_Exercise instructions_
Your task is to repeat the entries word for word while leaving out the pictures.

_Extracted entries_
<<<<
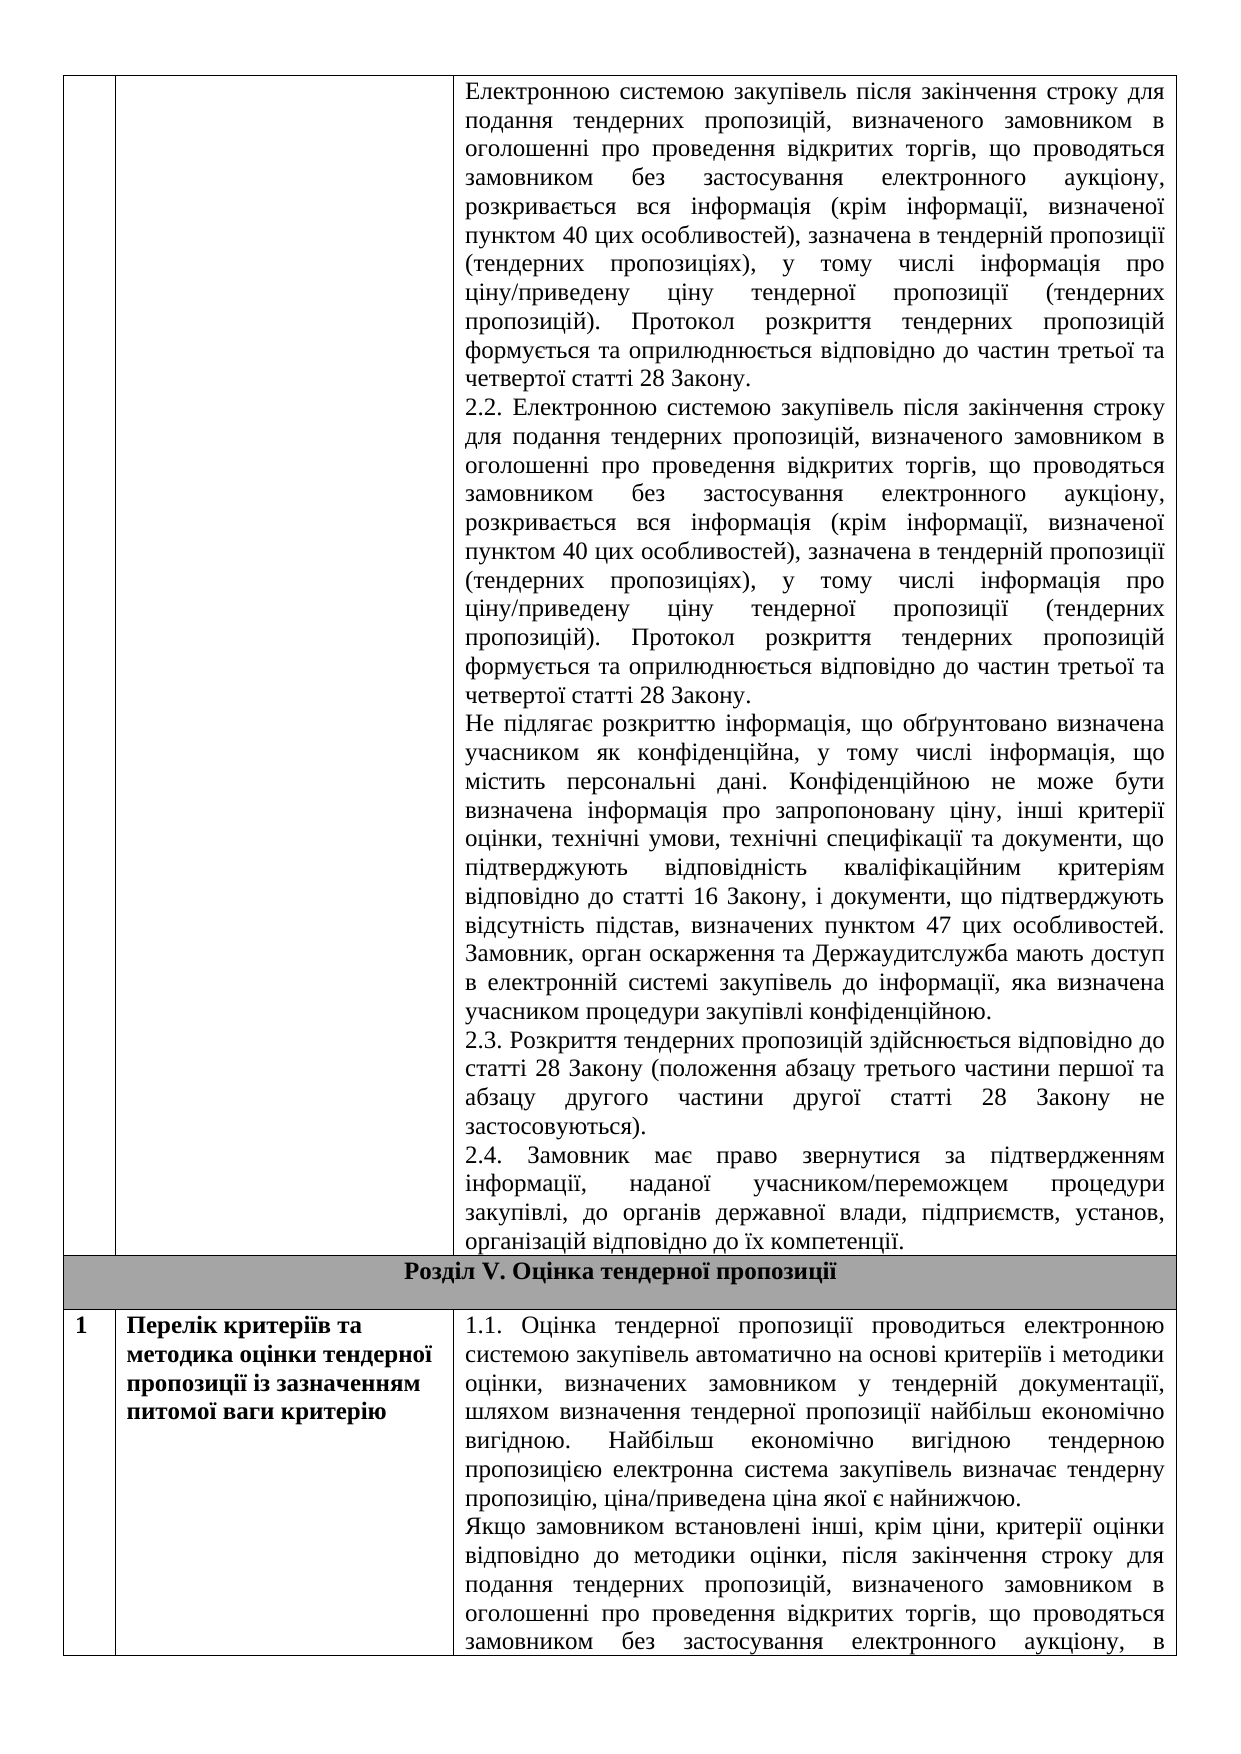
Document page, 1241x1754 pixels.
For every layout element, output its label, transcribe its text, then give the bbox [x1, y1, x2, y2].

table_cell 1 [64, 1310, 115, 1655]
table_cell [454, 1310, 1176, 1655]
table_cell Розділ V. Оцінка тендерної пропозиції [64, 1256, 1176, 1309]
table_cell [116, 1310, 453, 1655]
table_cell 2 [64, 76, 115, 1255]
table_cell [116, 76, 453, 1255]
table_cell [454, 76, 1176, 1255]
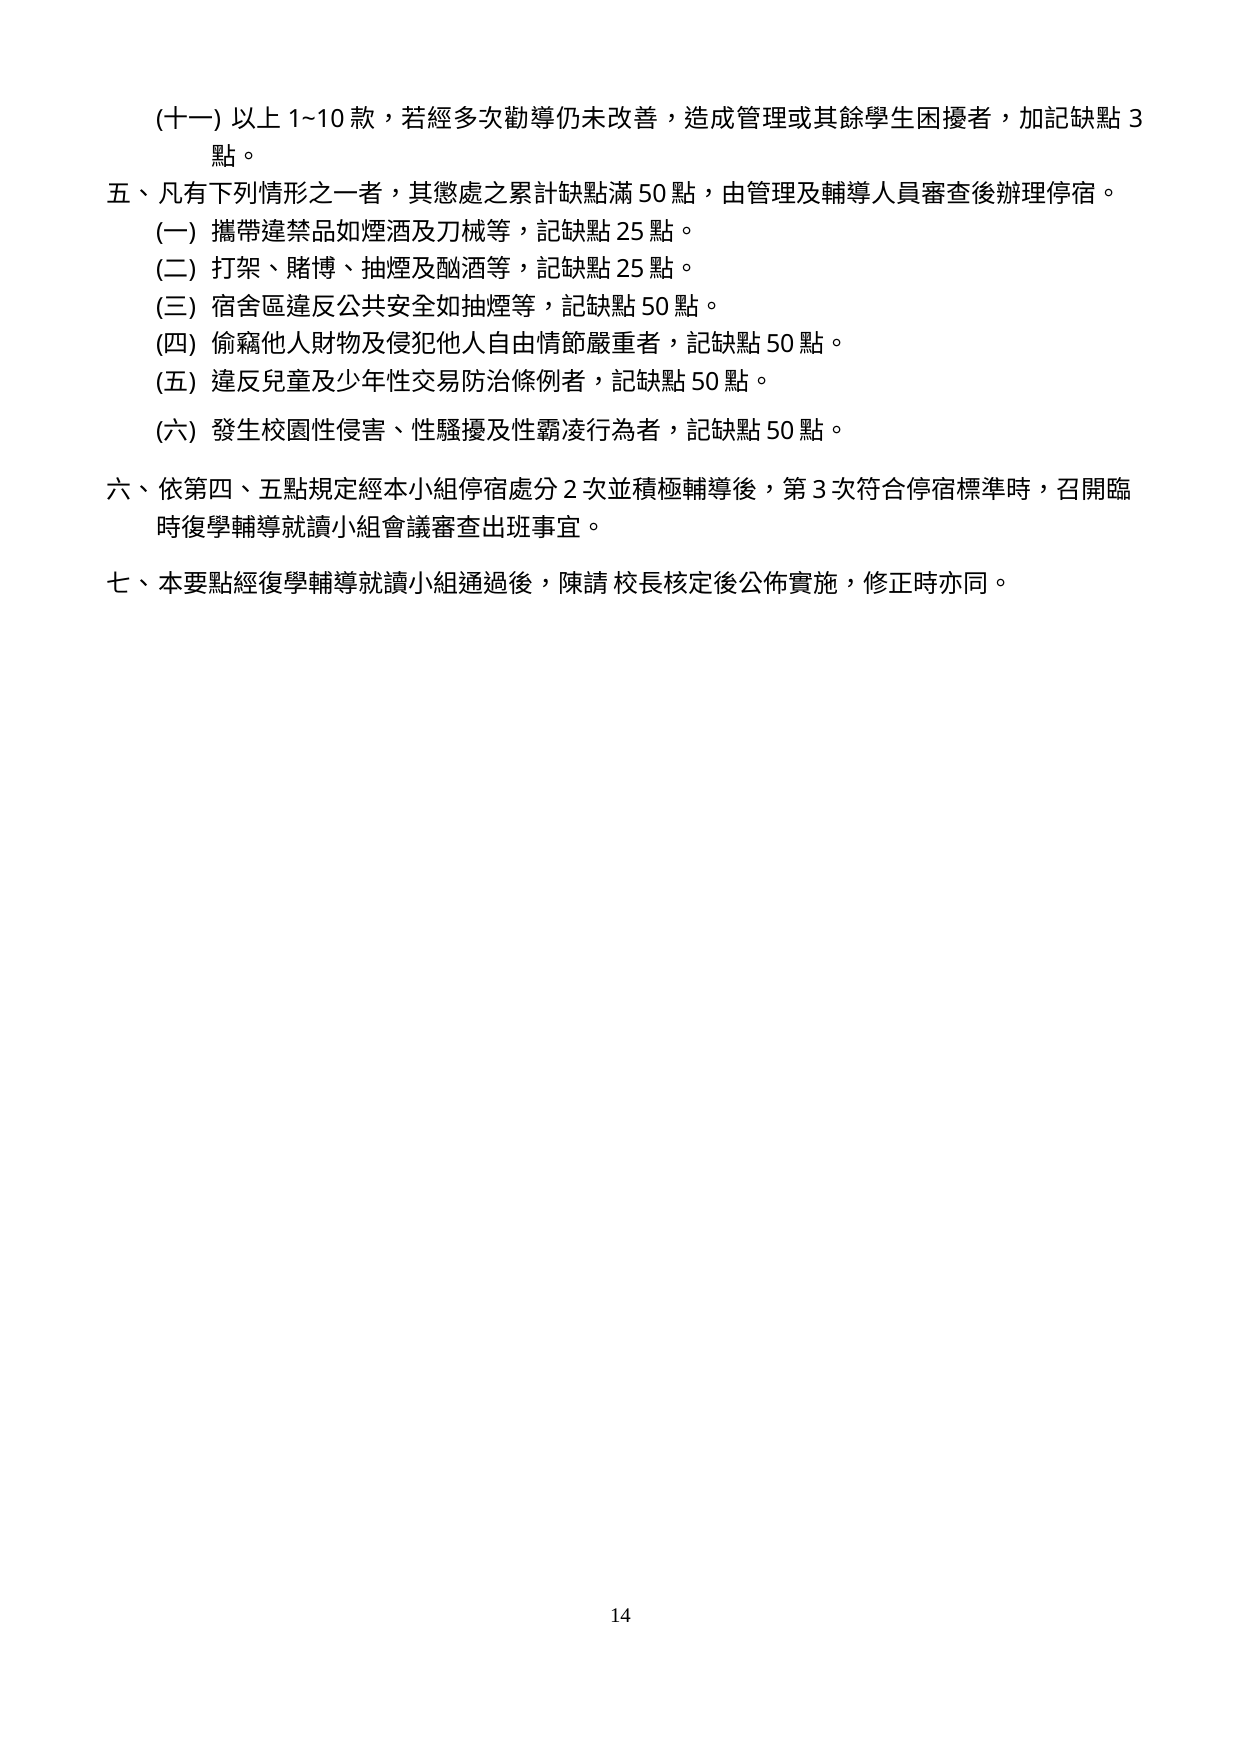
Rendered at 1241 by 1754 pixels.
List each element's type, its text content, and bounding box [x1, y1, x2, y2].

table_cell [95, 98, 1154, 450]
table_cell 依第四、五點規定經本小組停宿處分2次並積極輔導後，第3次符合停宿標準時，召開臨時復學輔導就讀小組會議審查出班事宜。 [95, 450, 1154, 544]
table_cell 本要點經復學輔導就讀小組通過後，陳請 校長核定後公佈實施，修正時亦同。 [95, 544, 1154, 600]
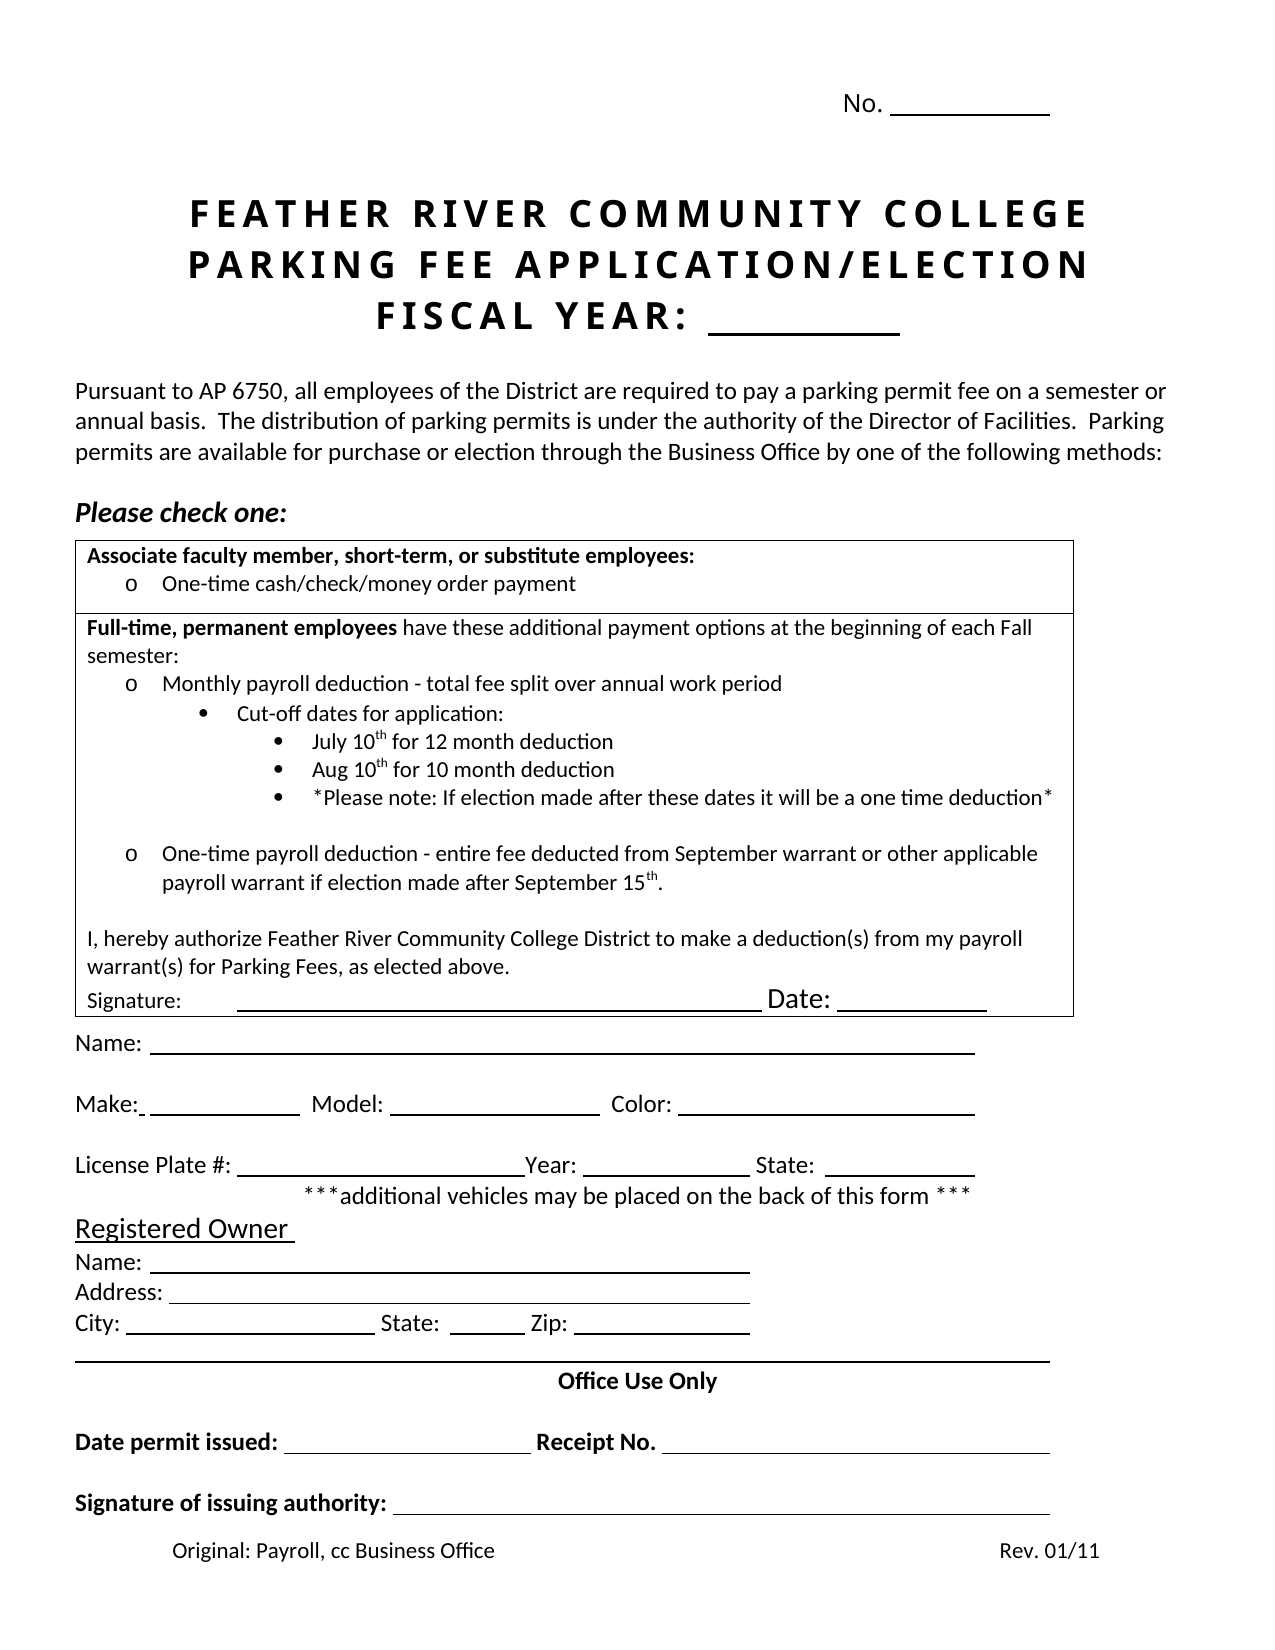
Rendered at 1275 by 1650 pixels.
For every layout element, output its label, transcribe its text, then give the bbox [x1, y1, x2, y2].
>>>>
_Written solution_
Document page, 1241x1754 pixels.
For every layout element, output its label, transcribe its text, then give the bbox [x1, y1, x2, y2].

table_cell 1 [64, 1310, 115, 1655]
table_cell [454, 1310, 1176, 1655]
table_cell Розділ V. Оцінка тендерної пропозиції [64, 1256, 1176, 1309]
table_cell [116, 1310, 453, 1655]
table_cell 2 [64, 76, 115, 1255]
table_cell [116, 76, 453, 1255]
table_cell [454, 76, 1176, 1255]
Rendered at 1241 by 1754 pixels.
List each element's type, its text content, and bounding box [x1, y1, x2, y2].

table_cell [95, 98, 1154, 450]
table_cell 依第四、五點規定經本小組停宿處分2次並積極輔導後，第3次符合停宿標準時，召開臨時復學輔導就讀小組會議審查出班事宜。 [95, 450, 1154, 544]
table_cell 本要點經復學輔導就讀小組通過後，陳請 校長核定後公佈實施，修正時亦同。 [95, 544, 1154, 600]
Rendered at 1275 by 1650 pixels.
For every layout element, output its label, transcribe its text, then give the bbox [x1, y1, x2, y2].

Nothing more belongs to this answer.